The fix in both cases wasn't reading the code more carefully. It was looking at the absolute numbers and asking whether they made physical sense. "How can 24 days of corrections equal the total of every correction in the system?" was the question that broke Bug 1. "How can my correction rate jump from 17% to 95% on the same model without any other change?" should have been the question that broke Bug 2, but I'd been treating the 17% as a fixed truth instead of a measurement that could be wrong.

Whenever a number changes shape dramatically, before drawing any conclusion, the first move should be: did I change anything about the measurement?
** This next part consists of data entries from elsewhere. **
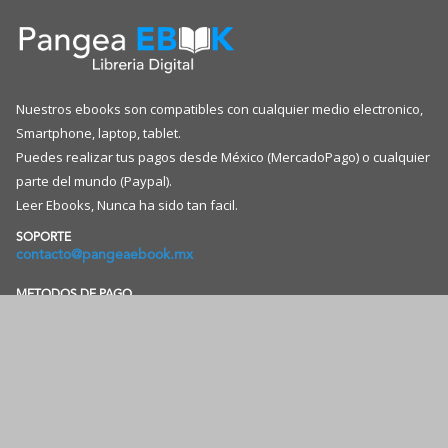
página
página
de
de
producto
producto
Nuestros ebooks son compatibles con cualquier medio electronico,
Smartphone, laptop, tablet.
Puedes realizar tus pagos desde México (MercadoPago) o cualquier
parte del mundo (Paypal).
Leer Ebooks, Nunca ha sido tan facil.
SOPORTE
contacto@pangeaebook.mx
METODOS DE PAGO
CUENTA
Mi cuenta
Mis Pedidos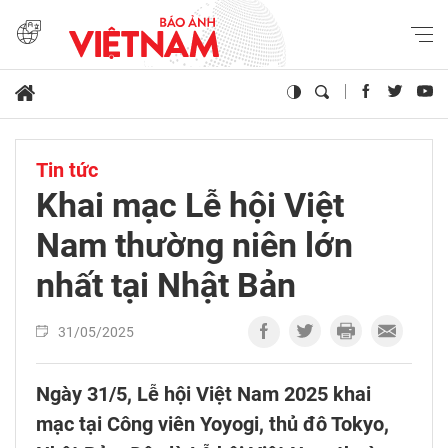
Tin tức
Khai mạc Lễ hội Việt
Nam thường niên lớn
nhất tại Nhật Bản
31/05/2025
Ngày 31/5, Lễ hội Việt Nam 2025 khai
mạc tại Công viên Yoyogi, thủ đô Tokyo,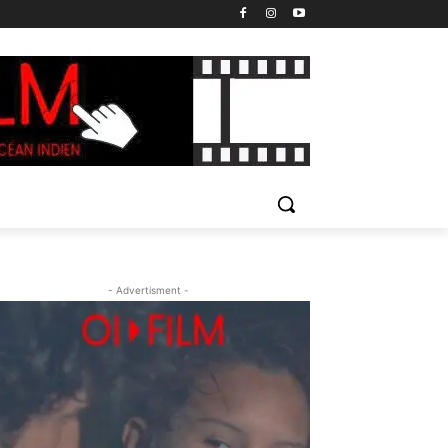
- Advertisment -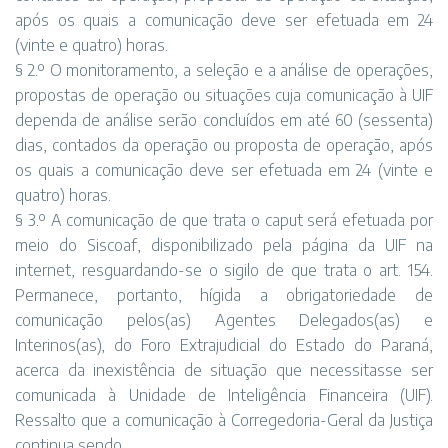
após os quais a comunicação deve ser efetuada em 24
(vinte e quatro) horas.
§ 2.º O monitoramento, a seleção e a análise de operações,
propostas de operação ou situações cuja comunicação à UIF
dependa de análise serão concluídos em até 60 (sessenta)
dias, contados da operação ou proposta de operação, após
os quais a comunicação deve ser efetuada em 24 (vinte e
quatro) horas.
§ 3.º A comunicação de que trata o caput será efetuada por
meio do Siscoaf, disponibilizado pela página da UIF na
internet, resguardando-se o sigilo de que trata o art. 154.
Permanece, portanto, hígida a obrigatoriedade de
comunicação pelos(as) Agentes Delegados(as) e
Interinos(as), do Foro Extrajudicial do Estado do Paraná,
acerca da inexistência de situação que necessitasse ser
comunicada à Unidade de Inteligência Financeira (UIF).
Ressalto que a comunicação à Corregedoria-Geral da Justiça
continua sendo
Not the model, not the workflow, not the prompts. The measurement itself. Because the instrument is software, and software changes silently.
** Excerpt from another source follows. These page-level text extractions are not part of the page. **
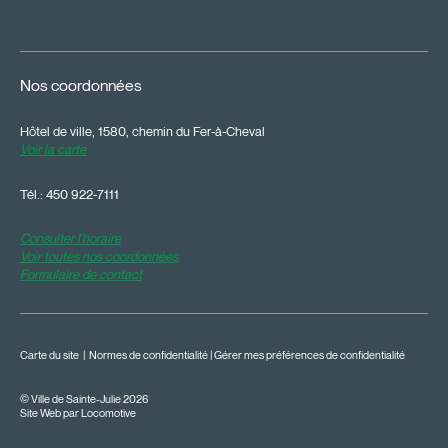
Nos coordonnées
Hôtel de ville, 1580, chemin du Fer-à-Cheval
Voir la carte
Tél.:
450 922-7111
Consulter l'horaire
Voir toutes nos coordonnées
Formulaire de contact
Carte du site
|
Normes de confidentialité
|
Gérer mes préférences de confidentialité
© Ville de Sainte-Julie 2026
Site Web par Locomotive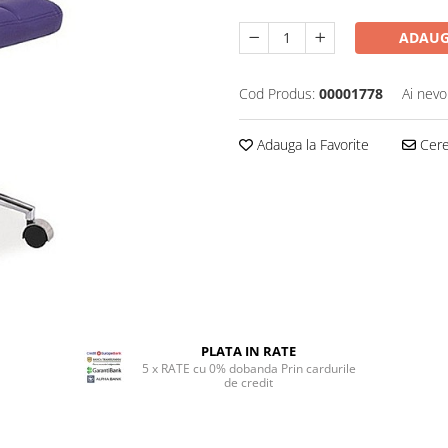
ADAUG
Cod Produs:
00001778
Ai nevo
Adauga la Favorite
Cere 
PLATA IN RATE
5 x RATE cu 0% dobanda Prin cardurile
de credit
I validated the migration. My correction rate dropped 47.4%. And I had to audit my own audit to find that out.

FAQ

What is the correction rate metric for Claude Code?+
It is the rate at which I push back on Claude Code mid-session: telling it to stop, redo, or take a different approach. Counted as user-correction experiences over the eligible filter window. Used as a proxy for instruction-following quality on a personal workflow.
Did Opus 4.7 actually reduce corrections in Claude Code?+
Yes, by 47.4 percent relative on an apples-to-apples comparison. The pre-4.7 baseline was 94.5 percent (V2-instrumented window, March 2 to April 22). The post-4.7 rate was 49.7 percent (April 23 to May 17). Both windows used the same v2 correction detector and the same filter.
What were the two methodology bugs?+
Bug 1: the date-filter parameter was never applied to the experience set, so the rolling window silently became 'since beginning of recorded time'. Bug 2: the baseline was measured pre-V2 instrument upgrade (hand-counted), while the post-migration rate used V2 auto-detection. Same metric name, different ruler.
Why was the original number 60 pp regression wrong?+
The pre-baseline of 17 percent came from a different measurement instrument than the post-rate of 76.9 percent. Comparing them was comparing a stopwatch from one race to a different stopwatch from another. After re-measuring both windows with the same v2 detector and the same filter, the real delta was minus 47.4 percent relative.
How can I avoid this kind of bug in my own Claude Code measurements?+
When a number changes shape dramatically, first ask: did I change the measurement? Not the model or workflow, the instrument. Software changes silently. Also: check that absolute counts make physical sense (24 days of data should not equal lifetime total of the same metric).
Is this a generalised benchmark of Opus 4.7?+
No. It is a single-user, single-project workflow comparison. The 47.4 percent relative reduction is real for my Claude Code setup but is not a population-level benchmark. Denominators are small (128 pre, 149 post), project mix shifted across windows, and window lengths are asymmetric (52 days pre, 24 days post).
Why publish the audit instead of just fixing the number quietly?+
The migration plan recorded a fixed pre-baseline. When the post-measurement contradicted it dramatically, the choice was either to revise silently or to publish the audit. Publishing the audit keeps the record honest and the methodology reusable. It also lets the reader weight future correction-rate claims accordingly.